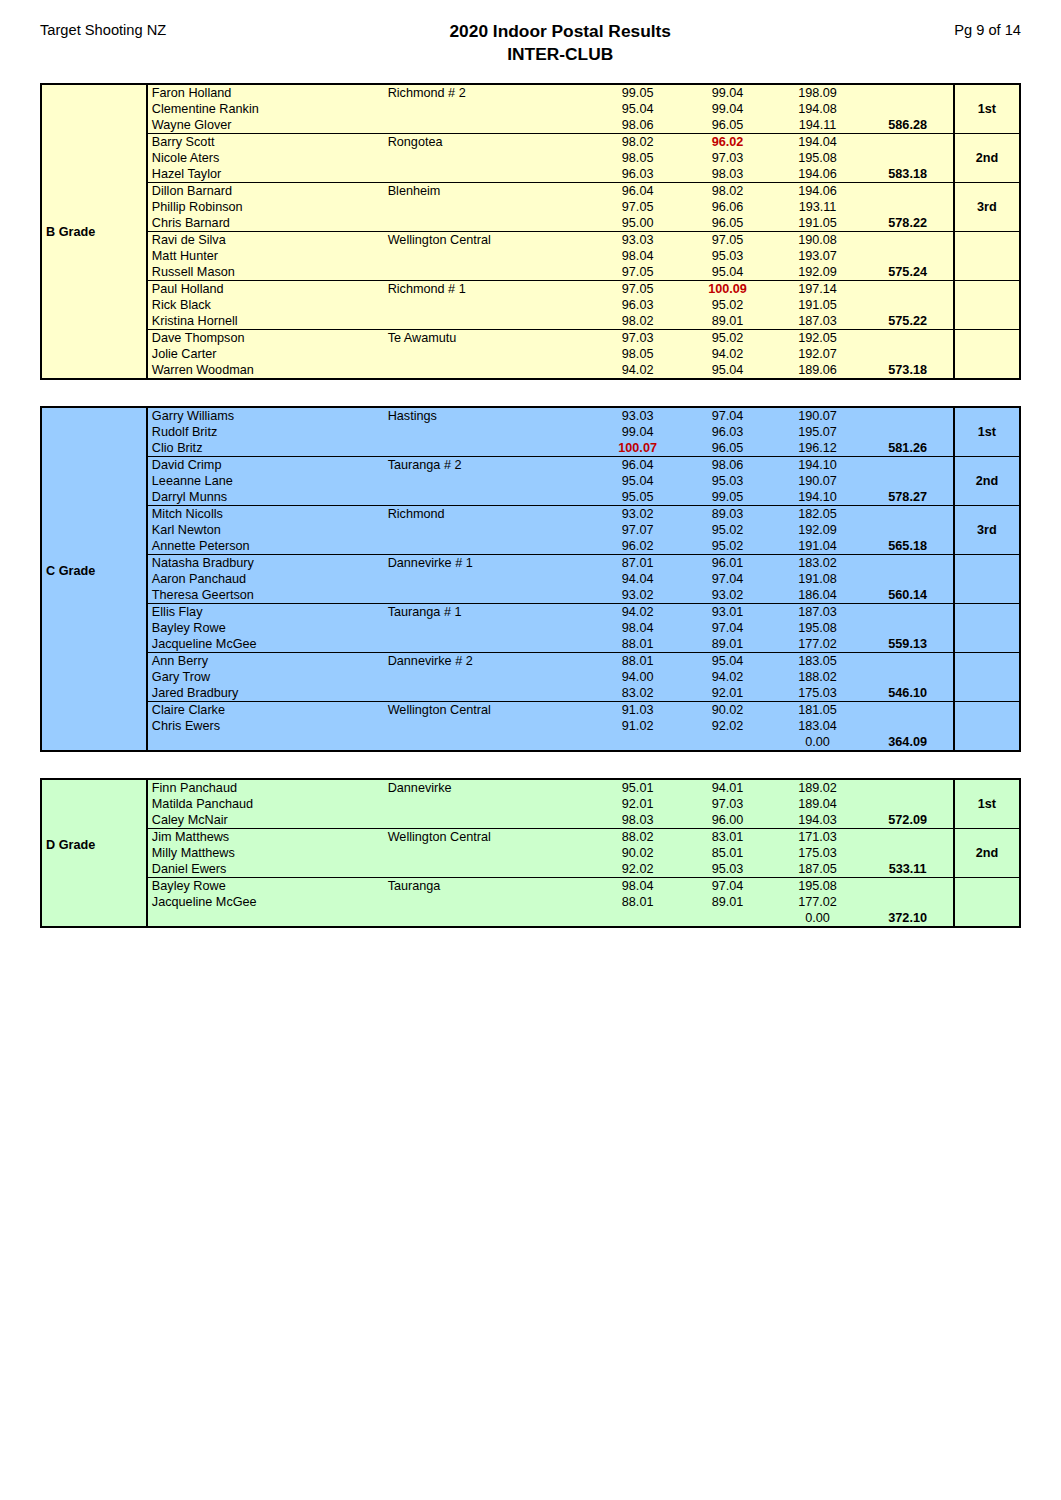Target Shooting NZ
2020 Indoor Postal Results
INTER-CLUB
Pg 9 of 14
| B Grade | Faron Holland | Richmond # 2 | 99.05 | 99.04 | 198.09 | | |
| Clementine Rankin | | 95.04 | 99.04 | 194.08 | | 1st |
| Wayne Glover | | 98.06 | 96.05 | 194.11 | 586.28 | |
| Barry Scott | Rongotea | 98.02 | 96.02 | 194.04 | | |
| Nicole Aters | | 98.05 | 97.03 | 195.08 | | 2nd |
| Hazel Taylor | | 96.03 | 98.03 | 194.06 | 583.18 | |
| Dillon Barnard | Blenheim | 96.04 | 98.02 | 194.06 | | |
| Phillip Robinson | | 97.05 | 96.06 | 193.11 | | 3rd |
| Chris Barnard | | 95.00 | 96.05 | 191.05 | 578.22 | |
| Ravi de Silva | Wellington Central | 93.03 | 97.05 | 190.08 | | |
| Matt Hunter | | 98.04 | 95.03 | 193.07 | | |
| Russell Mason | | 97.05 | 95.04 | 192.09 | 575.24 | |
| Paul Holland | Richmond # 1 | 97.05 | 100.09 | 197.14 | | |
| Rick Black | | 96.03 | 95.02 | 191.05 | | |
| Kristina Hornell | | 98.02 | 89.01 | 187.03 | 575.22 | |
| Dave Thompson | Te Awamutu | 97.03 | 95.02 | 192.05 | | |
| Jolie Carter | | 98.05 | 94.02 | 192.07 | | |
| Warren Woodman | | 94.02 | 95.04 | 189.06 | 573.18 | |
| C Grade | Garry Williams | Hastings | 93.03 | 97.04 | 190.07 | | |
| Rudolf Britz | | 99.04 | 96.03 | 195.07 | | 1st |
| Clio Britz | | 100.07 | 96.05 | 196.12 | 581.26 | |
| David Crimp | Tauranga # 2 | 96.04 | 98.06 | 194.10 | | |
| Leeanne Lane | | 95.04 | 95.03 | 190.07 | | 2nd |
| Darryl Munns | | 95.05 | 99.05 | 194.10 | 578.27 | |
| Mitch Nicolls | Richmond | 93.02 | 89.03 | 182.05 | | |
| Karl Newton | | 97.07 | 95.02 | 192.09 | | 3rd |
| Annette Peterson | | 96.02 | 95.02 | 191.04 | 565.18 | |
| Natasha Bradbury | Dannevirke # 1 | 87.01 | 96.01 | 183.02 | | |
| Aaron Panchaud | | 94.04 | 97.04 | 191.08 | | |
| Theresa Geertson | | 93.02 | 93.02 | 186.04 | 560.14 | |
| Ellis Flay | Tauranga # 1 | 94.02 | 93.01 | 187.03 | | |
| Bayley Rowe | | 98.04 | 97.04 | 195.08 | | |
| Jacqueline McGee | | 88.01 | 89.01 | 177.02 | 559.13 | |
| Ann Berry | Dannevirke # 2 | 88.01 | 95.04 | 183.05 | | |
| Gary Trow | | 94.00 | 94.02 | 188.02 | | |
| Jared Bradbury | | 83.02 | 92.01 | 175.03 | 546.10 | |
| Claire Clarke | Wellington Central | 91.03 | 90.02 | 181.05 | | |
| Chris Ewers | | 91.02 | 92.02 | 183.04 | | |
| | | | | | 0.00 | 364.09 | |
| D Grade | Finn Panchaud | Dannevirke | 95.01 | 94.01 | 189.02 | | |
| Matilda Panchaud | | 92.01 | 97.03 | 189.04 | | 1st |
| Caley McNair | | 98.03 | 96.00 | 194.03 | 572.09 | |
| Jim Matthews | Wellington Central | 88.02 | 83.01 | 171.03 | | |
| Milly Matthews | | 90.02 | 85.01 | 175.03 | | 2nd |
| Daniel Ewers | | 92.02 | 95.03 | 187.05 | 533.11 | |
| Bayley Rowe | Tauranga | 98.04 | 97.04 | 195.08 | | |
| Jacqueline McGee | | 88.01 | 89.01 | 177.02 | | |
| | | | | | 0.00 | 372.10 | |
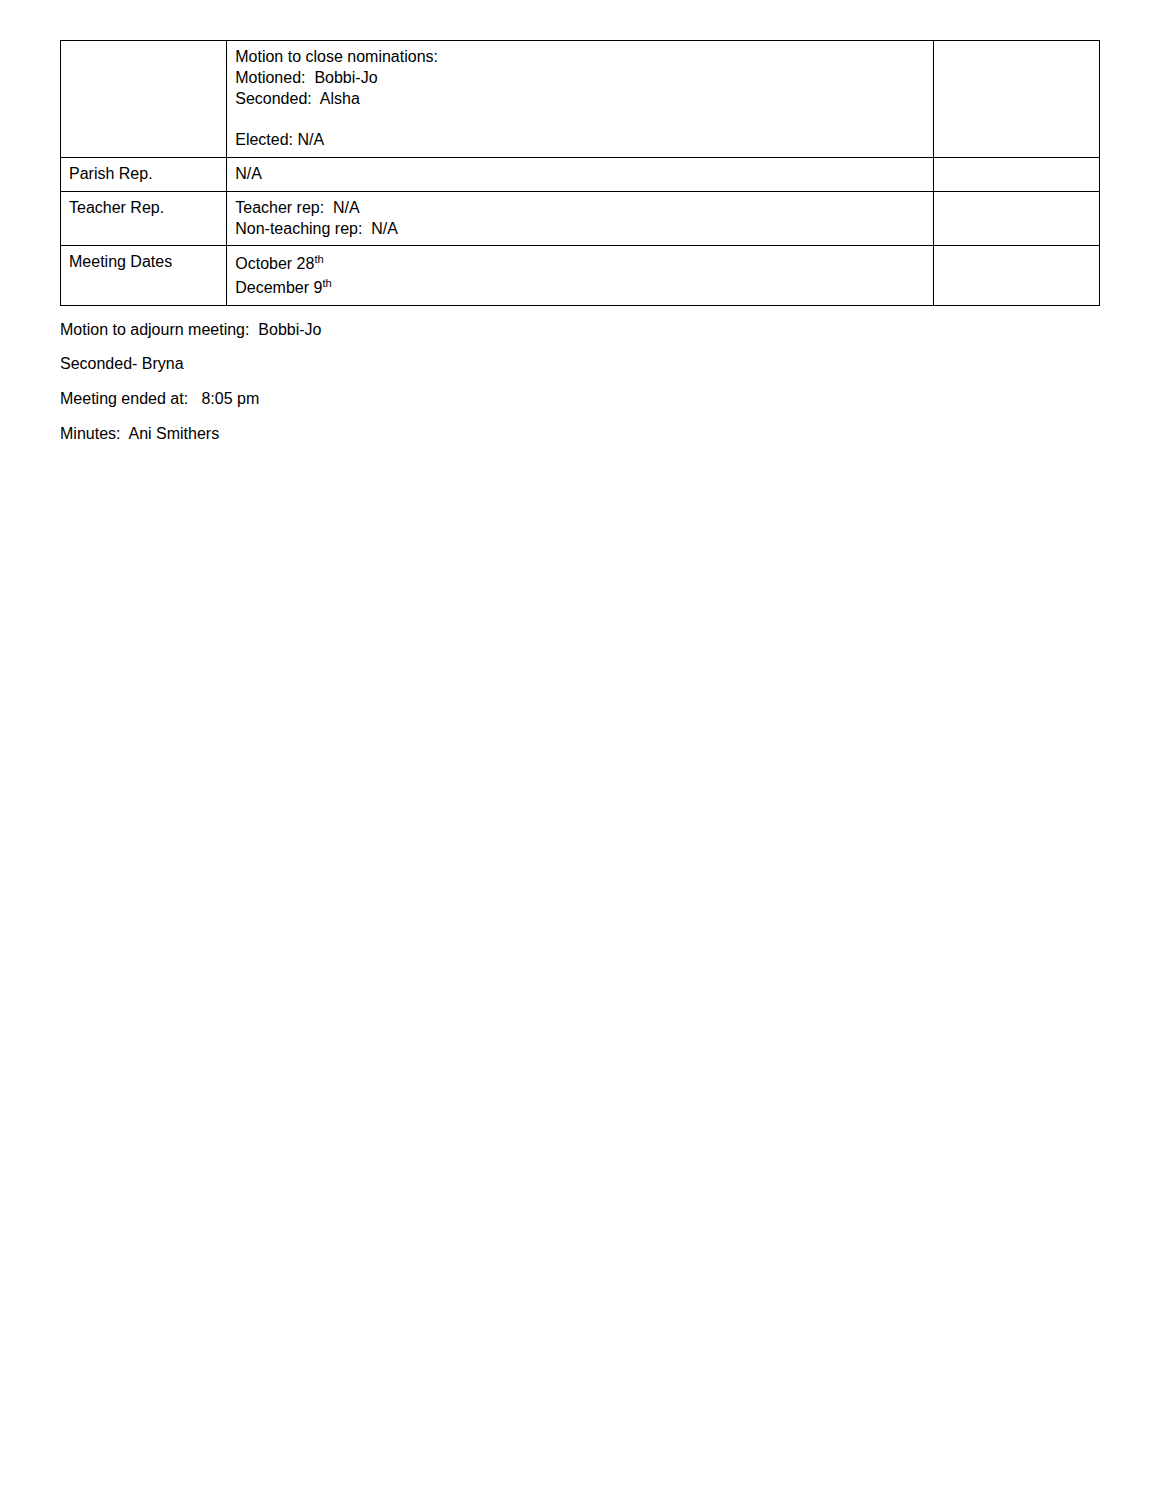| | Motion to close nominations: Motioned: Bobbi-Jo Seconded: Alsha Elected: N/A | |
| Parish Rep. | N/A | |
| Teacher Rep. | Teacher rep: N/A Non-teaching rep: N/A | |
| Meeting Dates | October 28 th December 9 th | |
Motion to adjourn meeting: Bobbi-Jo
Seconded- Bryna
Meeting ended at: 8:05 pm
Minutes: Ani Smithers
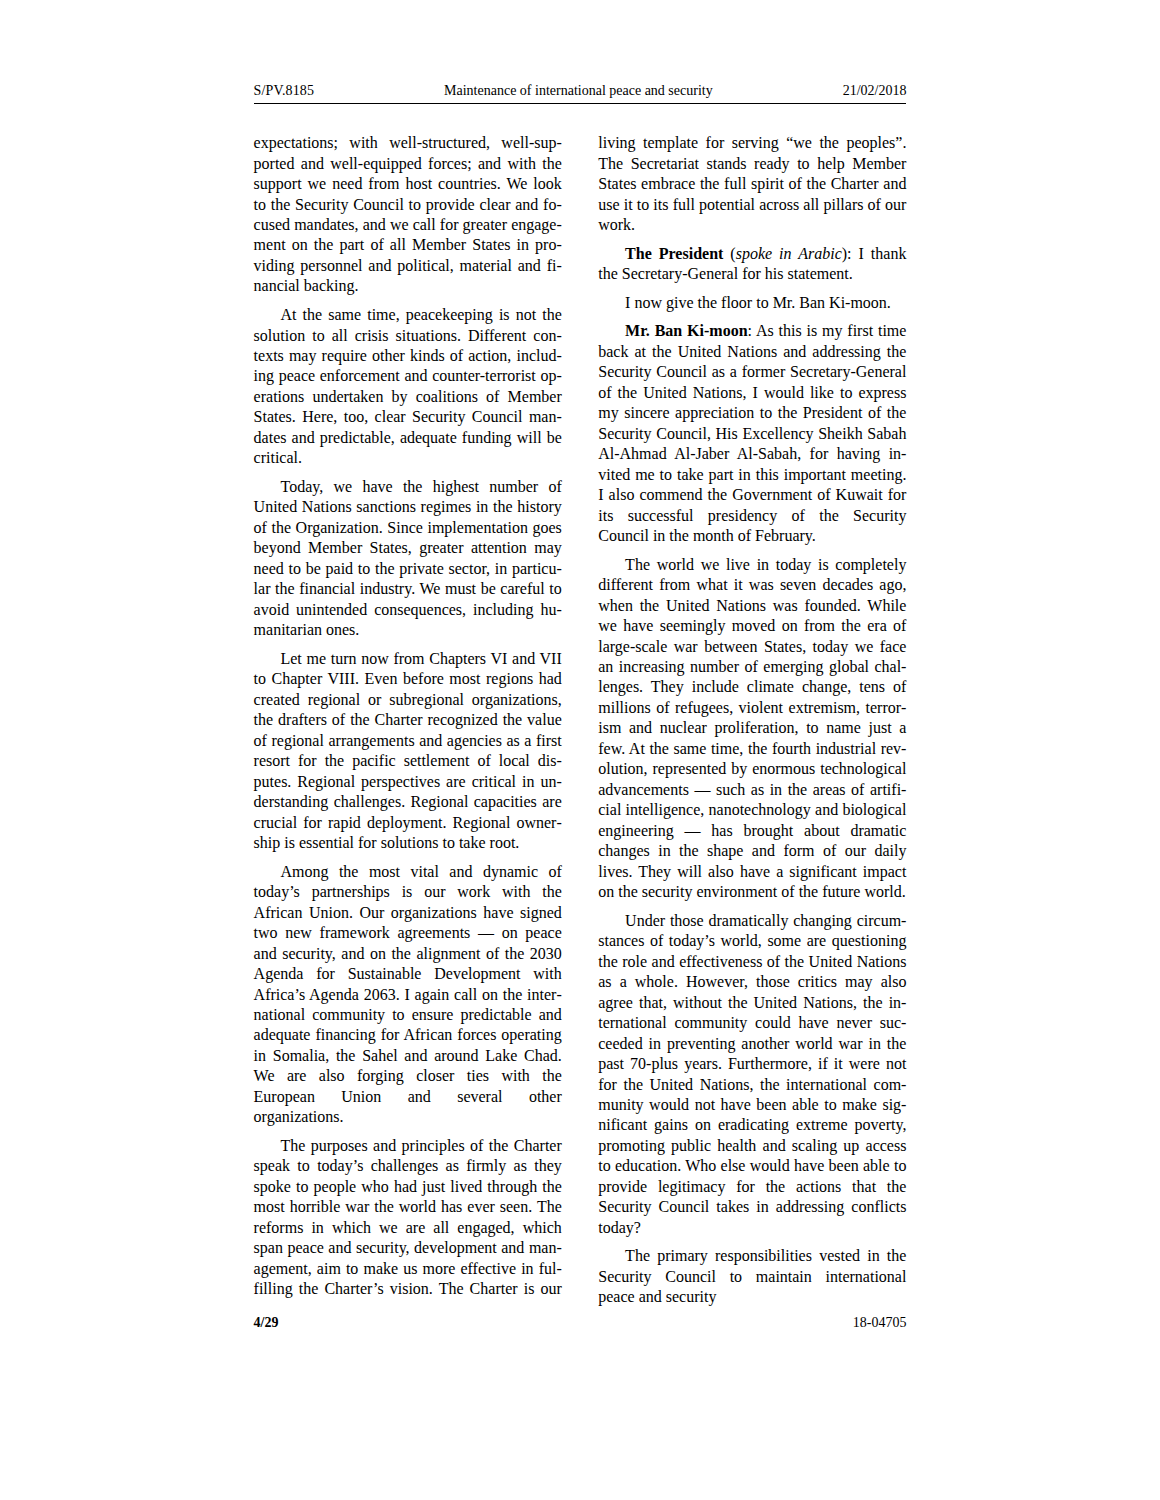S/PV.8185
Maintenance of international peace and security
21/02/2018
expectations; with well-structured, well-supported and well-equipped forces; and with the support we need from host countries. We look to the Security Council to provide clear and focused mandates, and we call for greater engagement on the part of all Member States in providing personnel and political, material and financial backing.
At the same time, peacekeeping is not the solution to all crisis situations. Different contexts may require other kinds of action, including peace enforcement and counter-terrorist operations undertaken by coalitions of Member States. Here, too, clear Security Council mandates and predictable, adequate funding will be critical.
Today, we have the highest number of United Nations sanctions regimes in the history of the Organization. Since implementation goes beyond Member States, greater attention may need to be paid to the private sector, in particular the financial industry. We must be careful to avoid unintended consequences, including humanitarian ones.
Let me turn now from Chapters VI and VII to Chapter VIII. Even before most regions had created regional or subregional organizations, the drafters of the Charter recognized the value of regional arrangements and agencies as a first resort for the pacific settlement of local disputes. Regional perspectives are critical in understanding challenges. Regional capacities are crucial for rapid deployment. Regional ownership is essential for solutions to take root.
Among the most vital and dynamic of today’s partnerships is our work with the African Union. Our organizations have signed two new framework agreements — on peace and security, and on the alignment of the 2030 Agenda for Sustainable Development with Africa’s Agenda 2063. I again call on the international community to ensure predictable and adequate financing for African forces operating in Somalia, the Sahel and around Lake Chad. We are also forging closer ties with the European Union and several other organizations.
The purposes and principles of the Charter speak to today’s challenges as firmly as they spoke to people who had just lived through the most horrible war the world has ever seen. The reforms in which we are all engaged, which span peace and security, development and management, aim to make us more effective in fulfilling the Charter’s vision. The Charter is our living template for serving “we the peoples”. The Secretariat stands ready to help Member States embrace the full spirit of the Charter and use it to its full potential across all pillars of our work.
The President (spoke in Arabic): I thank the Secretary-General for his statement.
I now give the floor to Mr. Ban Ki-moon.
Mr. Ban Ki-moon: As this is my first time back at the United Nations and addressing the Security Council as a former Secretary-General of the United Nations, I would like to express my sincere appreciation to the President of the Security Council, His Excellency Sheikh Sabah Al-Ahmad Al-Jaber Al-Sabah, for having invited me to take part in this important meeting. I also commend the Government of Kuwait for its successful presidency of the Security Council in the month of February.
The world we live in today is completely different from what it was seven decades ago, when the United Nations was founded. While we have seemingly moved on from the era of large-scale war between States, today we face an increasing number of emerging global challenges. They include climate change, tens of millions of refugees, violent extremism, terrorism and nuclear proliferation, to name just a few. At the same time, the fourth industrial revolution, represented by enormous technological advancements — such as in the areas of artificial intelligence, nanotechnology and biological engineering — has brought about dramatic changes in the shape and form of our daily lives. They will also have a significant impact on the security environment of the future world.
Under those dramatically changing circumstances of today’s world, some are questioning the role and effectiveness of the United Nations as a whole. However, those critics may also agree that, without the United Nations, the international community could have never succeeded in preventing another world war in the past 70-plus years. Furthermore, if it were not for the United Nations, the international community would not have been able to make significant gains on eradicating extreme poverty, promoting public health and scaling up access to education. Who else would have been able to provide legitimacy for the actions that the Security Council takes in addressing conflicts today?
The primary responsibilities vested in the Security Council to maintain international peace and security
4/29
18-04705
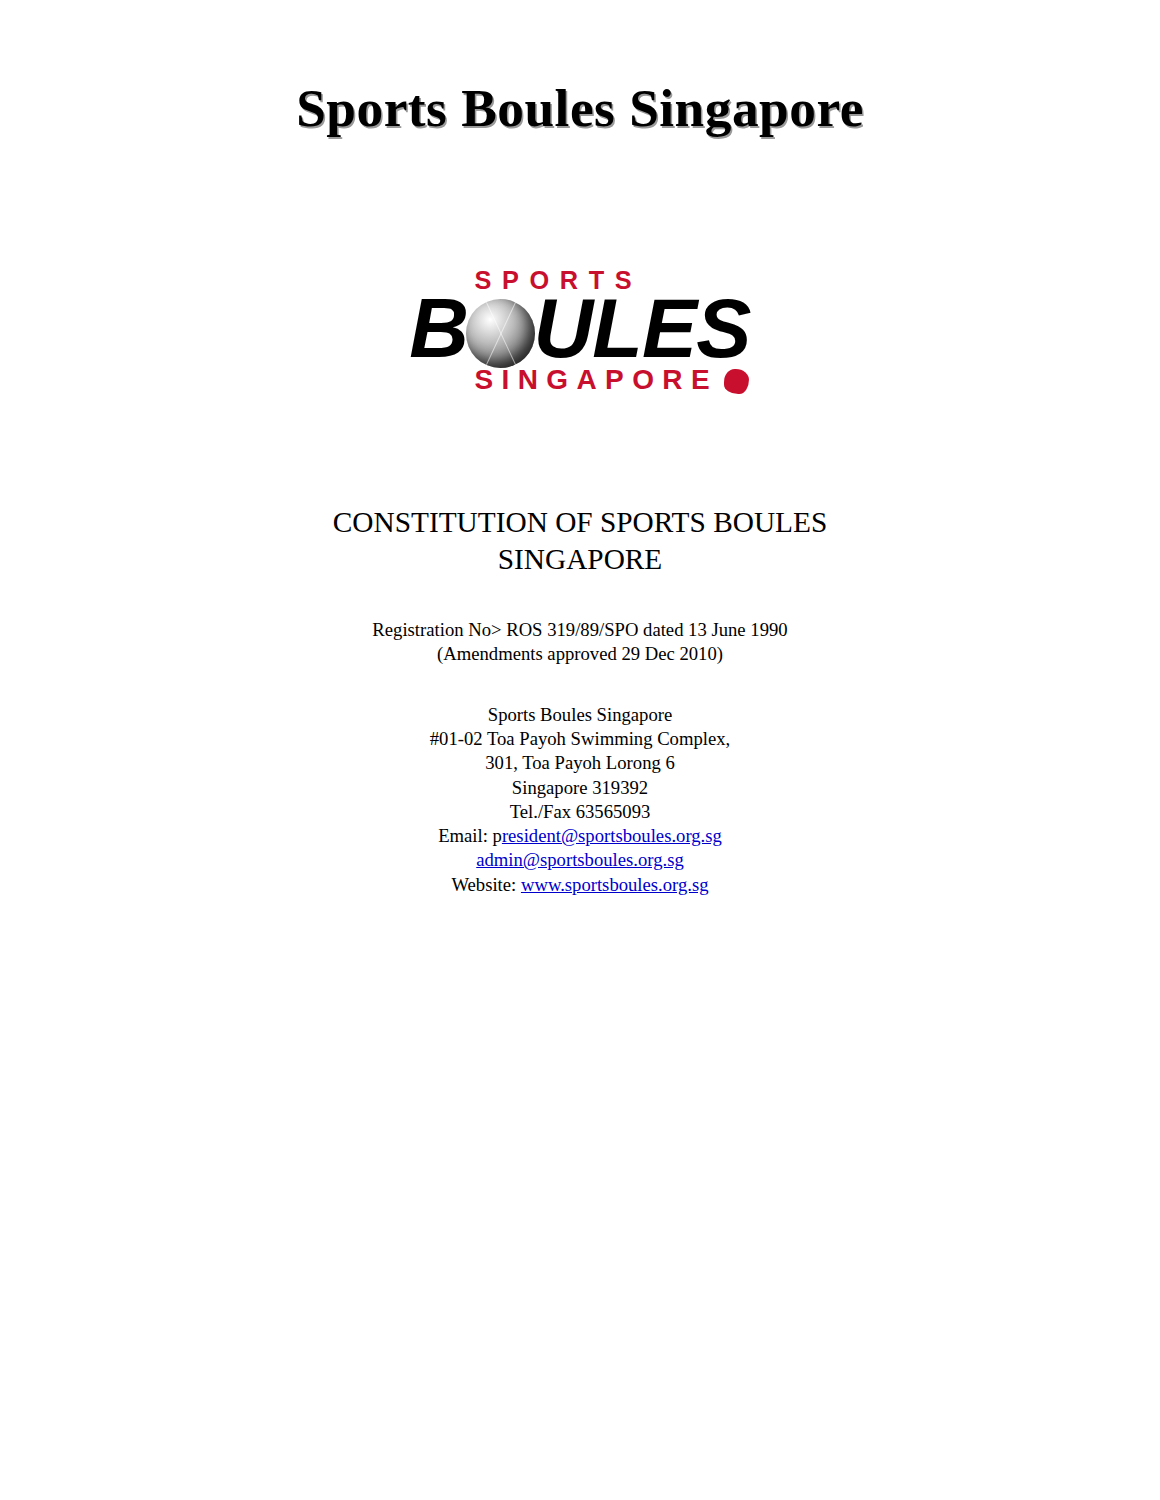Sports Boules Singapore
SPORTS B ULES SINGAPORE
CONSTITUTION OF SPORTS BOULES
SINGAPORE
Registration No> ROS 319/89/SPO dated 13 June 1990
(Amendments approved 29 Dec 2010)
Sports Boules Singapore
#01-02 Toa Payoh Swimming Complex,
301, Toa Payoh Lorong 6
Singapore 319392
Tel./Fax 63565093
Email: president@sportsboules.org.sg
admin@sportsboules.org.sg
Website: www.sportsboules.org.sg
◇ ◇ ◇ ◇ ◇
▶ **Task brief**
Keep to the lines above from the line with "171.03 | | |" to the line with "Today, we have", and set down exactly those, inclusive, with nothing else and every picture left out.

▶ **Response to this exercise**
| Jim Matthews | Wellington Central | 88.02 | 83.01 | 171.03 | | |
| Milly Matthews | | 90.02 | 85.01 | 175.03 | | 2nd |
| Daniel Ewers | | 92.02 | 95.03 | 187.05 | 533.11 | |
| Bayley Rowe | Tauranga | 98.04 | 97.04 | 195.08 | | |
| Jacqueline McGee | | 88.01 | 89.01 | 177.02 | | |
| | | | | | 0.00 | 372.10 | |
| | Motion to close nominations: Motioned: Bobbi-Jo Seconded: Alsha Elected: N/A | |
| Parish Rep. | N/A | |
| Teacher Rep. | Teacher rep: N/A Non-teaching rep: N/A | |
| Meeting Dates | October 28 th December 9 th | |
Motion to adjourn meeting: Bobbi-Jo
Seconded- Bryna
Meeting ended at: 8:05 pm
Minutes: Ani Smithers
S/PV.8185
Maintenance of international peace and security
21/02/2018
expectations; with well-structured, well-supported and well-equipped forces; and with the support we need from host countries. We look to the Security Council to provide clear and focused mandates, and we call for greater engagement on the part of all Member States in providing personnel and political, material and financial backing.
At the same time, peacekeeping is not the solution to all crisis situations. Different contexts may require other kinds of action, including peace enforcement and counter-terrorist operations undertaken by coalitions of Member States. Here, too, clear Security Council mandates and predictable, adequate funding will be critical.
Today, we have the highest number of United Nations sanctions regimes in the history of the Organization. Since implementation goes beyond Member States, greater attention may need to be paid to the private sector, in particular the financial industry. We must be careful to avoid unintended consequences, including humanitarian ones.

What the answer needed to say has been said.